**** MATERIAL TO PROCESS ****

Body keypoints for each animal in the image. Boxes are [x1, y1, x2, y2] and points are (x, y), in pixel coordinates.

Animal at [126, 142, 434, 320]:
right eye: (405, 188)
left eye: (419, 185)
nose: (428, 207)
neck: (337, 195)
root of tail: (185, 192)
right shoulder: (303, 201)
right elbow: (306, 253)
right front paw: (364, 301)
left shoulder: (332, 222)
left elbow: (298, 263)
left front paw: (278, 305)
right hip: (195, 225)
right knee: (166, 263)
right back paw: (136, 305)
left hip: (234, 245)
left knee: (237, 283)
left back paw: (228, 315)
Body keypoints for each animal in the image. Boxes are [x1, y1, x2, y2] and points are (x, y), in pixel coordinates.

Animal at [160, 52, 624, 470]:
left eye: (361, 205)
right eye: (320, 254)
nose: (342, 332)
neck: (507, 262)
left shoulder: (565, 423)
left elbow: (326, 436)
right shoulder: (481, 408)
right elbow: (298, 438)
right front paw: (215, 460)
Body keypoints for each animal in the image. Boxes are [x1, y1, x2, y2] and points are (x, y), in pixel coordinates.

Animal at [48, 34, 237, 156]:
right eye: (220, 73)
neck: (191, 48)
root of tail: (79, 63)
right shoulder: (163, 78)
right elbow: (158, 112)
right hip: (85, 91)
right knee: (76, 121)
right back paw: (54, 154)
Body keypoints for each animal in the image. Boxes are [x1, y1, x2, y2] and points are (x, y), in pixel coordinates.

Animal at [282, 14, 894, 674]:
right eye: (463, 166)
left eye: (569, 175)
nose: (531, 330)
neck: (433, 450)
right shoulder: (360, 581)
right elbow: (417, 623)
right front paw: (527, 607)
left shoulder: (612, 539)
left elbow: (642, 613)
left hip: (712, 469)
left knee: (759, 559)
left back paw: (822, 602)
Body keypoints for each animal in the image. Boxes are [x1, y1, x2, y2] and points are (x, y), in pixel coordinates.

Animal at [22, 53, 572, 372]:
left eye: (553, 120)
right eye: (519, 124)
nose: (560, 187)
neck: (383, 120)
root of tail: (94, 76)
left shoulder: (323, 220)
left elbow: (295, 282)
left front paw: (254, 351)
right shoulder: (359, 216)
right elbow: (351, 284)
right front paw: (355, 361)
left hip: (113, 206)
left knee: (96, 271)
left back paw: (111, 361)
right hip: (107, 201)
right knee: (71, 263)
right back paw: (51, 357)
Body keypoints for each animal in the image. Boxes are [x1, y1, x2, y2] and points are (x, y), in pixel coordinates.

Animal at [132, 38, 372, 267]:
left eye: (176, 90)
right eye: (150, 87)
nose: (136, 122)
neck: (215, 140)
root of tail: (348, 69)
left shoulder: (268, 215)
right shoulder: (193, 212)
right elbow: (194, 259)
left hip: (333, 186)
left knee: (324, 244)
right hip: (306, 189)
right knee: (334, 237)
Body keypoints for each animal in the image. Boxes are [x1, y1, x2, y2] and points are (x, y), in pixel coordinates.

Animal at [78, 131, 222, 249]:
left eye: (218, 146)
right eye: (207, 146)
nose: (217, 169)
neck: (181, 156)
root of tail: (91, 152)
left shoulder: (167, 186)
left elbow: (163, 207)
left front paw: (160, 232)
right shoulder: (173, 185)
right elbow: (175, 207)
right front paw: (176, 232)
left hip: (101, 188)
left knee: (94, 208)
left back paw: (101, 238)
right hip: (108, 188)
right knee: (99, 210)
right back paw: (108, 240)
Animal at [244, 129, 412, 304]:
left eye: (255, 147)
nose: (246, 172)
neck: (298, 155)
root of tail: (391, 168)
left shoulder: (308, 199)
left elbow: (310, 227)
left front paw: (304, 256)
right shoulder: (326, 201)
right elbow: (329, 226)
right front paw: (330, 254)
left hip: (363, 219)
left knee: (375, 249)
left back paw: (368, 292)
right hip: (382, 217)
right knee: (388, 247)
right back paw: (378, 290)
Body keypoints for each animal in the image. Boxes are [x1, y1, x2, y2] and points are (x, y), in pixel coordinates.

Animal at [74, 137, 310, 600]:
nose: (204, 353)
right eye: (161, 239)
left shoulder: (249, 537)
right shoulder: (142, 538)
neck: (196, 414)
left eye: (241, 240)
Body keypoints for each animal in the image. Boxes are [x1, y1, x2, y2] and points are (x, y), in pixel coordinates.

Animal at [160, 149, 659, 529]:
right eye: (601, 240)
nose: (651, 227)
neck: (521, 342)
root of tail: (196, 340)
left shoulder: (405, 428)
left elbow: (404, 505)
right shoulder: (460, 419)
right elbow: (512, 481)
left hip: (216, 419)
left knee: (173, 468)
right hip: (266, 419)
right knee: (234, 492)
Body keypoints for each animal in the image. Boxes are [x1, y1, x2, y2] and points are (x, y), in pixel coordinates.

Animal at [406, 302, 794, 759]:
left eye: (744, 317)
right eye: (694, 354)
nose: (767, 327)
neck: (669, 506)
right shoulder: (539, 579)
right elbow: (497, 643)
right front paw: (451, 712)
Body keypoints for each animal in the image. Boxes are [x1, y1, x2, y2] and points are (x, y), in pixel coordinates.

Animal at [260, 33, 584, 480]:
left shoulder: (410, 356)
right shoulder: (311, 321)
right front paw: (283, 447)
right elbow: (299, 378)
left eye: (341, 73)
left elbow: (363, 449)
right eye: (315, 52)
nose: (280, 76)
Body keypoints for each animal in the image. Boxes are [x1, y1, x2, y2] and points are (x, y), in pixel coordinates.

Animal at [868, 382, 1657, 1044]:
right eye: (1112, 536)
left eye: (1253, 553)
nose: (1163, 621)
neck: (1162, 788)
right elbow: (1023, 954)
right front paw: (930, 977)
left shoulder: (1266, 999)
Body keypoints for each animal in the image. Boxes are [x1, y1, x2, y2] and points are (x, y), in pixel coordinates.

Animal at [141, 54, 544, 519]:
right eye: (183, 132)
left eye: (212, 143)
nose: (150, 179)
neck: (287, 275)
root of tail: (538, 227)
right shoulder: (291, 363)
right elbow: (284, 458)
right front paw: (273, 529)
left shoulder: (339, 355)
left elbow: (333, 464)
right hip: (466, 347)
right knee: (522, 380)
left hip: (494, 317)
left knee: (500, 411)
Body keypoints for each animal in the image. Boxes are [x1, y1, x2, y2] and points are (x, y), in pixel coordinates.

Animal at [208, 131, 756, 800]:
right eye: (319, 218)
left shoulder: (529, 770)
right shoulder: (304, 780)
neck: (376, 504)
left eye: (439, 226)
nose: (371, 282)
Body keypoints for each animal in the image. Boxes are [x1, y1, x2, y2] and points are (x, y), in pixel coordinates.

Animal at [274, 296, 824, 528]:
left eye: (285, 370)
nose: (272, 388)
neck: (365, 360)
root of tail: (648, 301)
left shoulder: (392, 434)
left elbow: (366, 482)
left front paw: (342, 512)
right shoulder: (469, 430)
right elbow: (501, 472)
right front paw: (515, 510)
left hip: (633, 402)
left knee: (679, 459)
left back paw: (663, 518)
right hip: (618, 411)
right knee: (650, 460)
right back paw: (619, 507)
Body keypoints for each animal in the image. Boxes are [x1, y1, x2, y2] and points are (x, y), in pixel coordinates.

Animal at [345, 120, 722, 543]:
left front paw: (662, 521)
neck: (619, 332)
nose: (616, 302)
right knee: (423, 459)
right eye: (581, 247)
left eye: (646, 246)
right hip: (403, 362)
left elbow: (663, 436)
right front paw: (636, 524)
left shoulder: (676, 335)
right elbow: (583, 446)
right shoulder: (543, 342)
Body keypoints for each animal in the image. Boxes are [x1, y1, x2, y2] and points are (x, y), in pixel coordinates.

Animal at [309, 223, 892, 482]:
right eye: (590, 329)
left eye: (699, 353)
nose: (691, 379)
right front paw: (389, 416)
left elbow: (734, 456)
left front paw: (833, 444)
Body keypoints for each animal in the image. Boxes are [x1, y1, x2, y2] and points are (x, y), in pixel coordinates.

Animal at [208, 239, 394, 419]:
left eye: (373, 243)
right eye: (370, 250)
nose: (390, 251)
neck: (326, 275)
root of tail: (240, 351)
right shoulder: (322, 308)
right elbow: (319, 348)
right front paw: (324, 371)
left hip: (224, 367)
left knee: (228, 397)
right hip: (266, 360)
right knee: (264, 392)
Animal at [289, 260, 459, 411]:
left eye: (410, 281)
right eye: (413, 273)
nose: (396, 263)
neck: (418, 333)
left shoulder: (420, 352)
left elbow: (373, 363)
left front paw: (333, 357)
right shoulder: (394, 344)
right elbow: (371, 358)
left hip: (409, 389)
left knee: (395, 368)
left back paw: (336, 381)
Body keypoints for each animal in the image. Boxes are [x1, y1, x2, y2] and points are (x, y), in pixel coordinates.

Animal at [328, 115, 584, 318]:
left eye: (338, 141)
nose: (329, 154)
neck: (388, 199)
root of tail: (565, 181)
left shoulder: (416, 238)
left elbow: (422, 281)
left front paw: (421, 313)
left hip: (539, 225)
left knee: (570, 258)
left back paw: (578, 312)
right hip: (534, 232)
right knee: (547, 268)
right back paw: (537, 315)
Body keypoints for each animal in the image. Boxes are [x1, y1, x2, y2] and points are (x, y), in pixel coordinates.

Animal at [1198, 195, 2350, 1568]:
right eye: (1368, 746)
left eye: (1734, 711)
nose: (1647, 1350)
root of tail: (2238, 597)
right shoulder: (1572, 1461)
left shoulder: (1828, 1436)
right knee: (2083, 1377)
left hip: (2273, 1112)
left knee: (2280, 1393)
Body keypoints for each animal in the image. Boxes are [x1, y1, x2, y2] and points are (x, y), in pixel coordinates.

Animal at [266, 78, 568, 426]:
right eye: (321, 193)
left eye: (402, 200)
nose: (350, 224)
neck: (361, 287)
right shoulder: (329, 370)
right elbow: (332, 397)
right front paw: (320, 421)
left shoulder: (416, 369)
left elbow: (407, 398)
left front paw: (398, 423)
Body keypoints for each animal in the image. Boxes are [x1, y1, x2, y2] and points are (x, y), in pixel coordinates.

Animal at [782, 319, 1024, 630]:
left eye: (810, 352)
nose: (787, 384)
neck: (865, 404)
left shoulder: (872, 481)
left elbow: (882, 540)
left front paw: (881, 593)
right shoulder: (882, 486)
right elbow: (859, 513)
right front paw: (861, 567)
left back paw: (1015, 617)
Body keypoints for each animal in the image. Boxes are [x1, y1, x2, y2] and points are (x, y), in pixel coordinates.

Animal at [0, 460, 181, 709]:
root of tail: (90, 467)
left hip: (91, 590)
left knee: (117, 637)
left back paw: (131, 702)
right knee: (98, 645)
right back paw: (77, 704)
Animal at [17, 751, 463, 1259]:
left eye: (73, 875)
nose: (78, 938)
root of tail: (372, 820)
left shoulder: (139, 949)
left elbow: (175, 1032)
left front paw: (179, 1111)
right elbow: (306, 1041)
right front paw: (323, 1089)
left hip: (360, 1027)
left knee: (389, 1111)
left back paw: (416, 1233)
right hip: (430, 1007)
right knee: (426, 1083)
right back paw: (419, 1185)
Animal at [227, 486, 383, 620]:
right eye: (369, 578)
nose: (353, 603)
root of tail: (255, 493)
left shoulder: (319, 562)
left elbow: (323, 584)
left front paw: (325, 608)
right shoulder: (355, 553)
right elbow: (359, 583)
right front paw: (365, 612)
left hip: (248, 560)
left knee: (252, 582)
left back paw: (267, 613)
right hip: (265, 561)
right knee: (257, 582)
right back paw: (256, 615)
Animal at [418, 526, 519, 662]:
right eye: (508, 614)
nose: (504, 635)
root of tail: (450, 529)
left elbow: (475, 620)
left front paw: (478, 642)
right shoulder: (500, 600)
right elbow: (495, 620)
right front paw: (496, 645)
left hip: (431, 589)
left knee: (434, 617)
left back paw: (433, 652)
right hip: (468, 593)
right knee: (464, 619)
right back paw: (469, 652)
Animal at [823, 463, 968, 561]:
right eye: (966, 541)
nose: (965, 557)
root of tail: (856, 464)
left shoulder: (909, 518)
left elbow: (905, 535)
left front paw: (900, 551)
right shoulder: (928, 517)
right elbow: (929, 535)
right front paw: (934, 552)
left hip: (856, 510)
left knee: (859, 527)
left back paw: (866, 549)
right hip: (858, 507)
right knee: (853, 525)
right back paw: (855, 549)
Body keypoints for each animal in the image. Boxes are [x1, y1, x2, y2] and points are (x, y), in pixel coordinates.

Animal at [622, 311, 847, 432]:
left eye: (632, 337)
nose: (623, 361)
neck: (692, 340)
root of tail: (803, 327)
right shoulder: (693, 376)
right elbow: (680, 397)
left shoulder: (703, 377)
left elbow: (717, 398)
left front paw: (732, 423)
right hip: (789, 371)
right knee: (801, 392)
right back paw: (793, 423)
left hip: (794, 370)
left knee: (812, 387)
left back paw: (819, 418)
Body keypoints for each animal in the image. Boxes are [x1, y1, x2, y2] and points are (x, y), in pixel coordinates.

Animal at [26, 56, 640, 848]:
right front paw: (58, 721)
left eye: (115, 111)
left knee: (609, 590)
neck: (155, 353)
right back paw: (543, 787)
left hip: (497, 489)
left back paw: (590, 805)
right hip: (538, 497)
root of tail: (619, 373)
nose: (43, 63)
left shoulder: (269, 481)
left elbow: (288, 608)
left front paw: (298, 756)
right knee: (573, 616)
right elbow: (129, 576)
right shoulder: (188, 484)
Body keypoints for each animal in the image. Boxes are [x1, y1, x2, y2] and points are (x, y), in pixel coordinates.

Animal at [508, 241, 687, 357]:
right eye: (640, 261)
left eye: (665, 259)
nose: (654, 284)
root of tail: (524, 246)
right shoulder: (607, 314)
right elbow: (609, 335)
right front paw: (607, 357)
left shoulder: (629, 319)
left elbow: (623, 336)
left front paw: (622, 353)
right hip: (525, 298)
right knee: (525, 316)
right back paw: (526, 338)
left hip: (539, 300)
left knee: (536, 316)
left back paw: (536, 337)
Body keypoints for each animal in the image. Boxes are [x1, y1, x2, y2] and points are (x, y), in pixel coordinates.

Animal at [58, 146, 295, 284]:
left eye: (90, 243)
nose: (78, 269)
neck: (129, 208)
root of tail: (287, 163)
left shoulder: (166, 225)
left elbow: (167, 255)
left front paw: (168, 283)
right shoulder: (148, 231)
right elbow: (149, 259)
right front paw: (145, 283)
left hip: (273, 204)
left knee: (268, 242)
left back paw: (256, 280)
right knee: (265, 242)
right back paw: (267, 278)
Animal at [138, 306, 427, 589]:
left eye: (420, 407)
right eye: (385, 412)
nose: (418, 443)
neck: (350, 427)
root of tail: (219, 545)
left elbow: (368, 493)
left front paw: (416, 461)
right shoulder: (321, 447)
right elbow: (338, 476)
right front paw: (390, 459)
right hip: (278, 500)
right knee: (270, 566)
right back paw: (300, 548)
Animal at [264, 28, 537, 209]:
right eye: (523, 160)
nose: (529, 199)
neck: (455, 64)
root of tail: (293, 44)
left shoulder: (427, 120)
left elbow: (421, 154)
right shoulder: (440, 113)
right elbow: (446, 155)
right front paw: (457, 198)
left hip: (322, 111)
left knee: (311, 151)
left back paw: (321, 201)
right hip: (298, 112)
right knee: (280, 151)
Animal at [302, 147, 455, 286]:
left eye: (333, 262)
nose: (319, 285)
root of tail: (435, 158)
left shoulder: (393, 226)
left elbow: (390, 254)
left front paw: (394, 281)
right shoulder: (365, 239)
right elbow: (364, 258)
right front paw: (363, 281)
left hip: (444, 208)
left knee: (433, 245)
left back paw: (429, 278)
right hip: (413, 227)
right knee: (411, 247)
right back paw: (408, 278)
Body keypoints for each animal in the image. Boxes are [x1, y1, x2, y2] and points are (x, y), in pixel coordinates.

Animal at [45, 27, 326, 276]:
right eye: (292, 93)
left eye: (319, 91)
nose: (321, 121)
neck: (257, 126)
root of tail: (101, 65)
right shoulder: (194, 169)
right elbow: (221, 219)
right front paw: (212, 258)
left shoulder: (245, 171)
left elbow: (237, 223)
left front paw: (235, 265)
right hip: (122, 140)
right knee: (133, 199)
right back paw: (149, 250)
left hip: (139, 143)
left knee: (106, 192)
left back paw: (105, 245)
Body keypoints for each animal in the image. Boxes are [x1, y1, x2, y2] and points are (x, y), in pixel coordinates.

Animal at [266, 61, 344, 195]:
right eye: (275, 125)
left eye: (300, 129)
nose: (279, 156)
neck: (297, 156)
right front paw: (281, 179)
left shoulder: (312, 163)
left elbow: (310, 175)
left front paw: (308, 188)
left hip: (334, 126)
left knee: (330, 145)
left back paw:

****

• **EXERCISE DIRECTIONS**
Using the data above, print exactly the lines from the line that contains "left back paw: (101, 238)" through the line that contains "right back paw: (378, 290)", with both included.

• **TASK SOLUTION**
left back paw: (101, 238)
right hip: (108, 188)
right knee: (99, 210)
right back paw: (108, 240)
Animal at [244, 129, 412, 304]:
left eye: (255, 147)
nose: (246, 172)
neck: (298, 155)
root of tail: (391, 168)
left shoulder: (308, 199)
left elbow: (310, 227)
left front paw: (304, 256)
right shoulder: (326, 201)
right elbow: (329, 226)
right front paw: (330, 254)
left hip: (363, 219)
left knee: (375, 249)
left back paw: (368, 292)
right hip: (382, 217)
right knee: (388, 247)
right back paw: (378, 290)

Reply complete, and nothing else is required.